What to Ask Your Medicare DME Supplier

  • Do you accept Medicare assignment and, if applicable, are you a CBP contract supplier in my area? See CBP status.
  • What is the Medicare-approved amount for the model you recommend, and what will my coinsurance be (or my plan’s copay)? Verify via the DMEPOS Fee Schedule.
  • What documentation do you need from my clinician, and how long does approval typically take?
  • Is a 3-wheel or 4-wheel configuration better for my home and typical routes?
  • If Medicare might deny, will you issue an Advance Beneficiary Notice (ABN) so I understand my financial risk?

If Your Claim Is Denied

Denials commonly stem from documentation gaps (e.g., insufficient detail about in-home MRADLs) or coding errors. You have the right to appeal—start with a Redetermination within the stated timeframe on your notice. Guidance: How to file a Medicare appeal. Consider contacting the nonprofit Medicare Rights Center for free counseling and support.
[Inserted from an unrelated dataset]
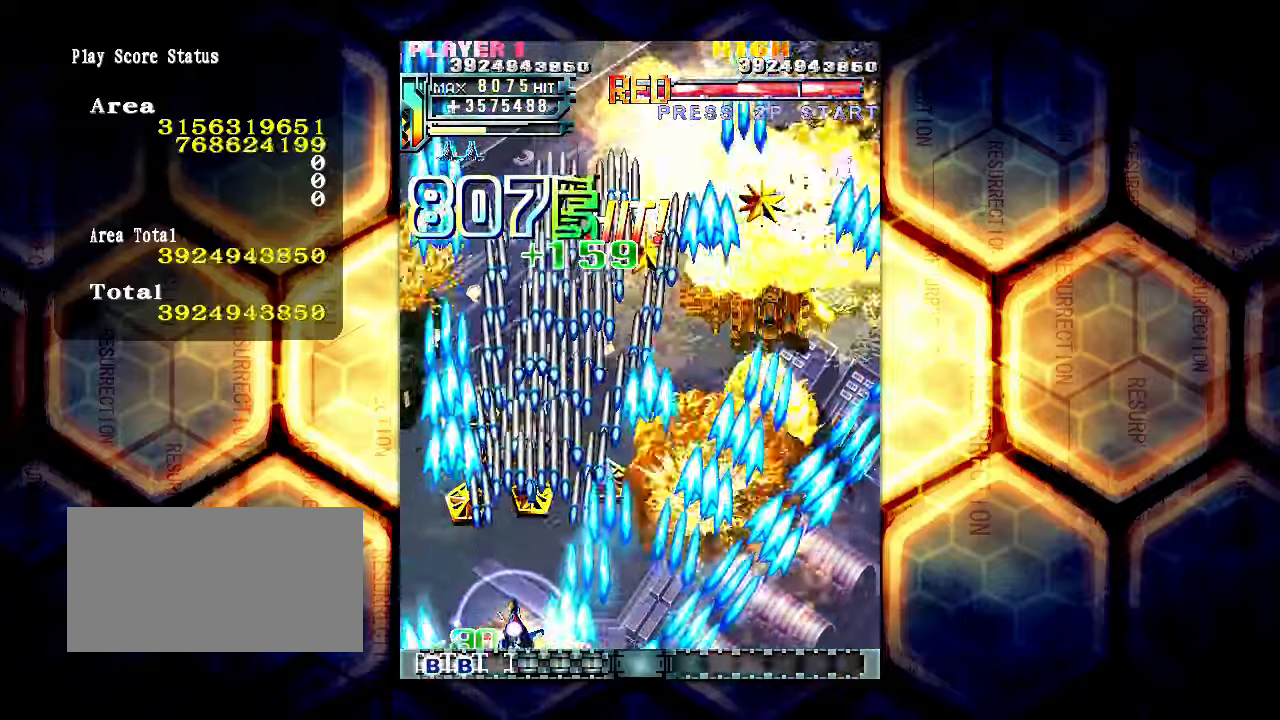
{"buttons": [], "left_stick": "right", "events": [[67, "left_stick", "right"]]}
Bottom Line and Next Steps

Medicare’s scooter benefit exists to keep you safe, independent, and engaged at home and in your community. The process is navigable when you know the rules and work with the right clinician and supplier.

  • Discuss your in-home mobility limits and scooter safety with your clinician, referencing NCD 280.3 and LCD L33745.
  • Find a local, assignment-accepting supplier using the Medicare supplier directory.
  • Price-check allowed amounts in your area via the CMS DMEPOS Fee Schedule.
  • If you’re in a Medicare Advantage plan, confirm DME prior authorization and cost-sharing rules at Medicare.gov.

Policy details, allowed amounts, and program status (including Competitive Bidding) can change. This guide reflects rules publicly available as of mid-2026. Always verify with your plan, your supplier, or 1-800-MEDICARE, and consult official sources such as Medicare.gov and CMS’s DMEPOS program pages.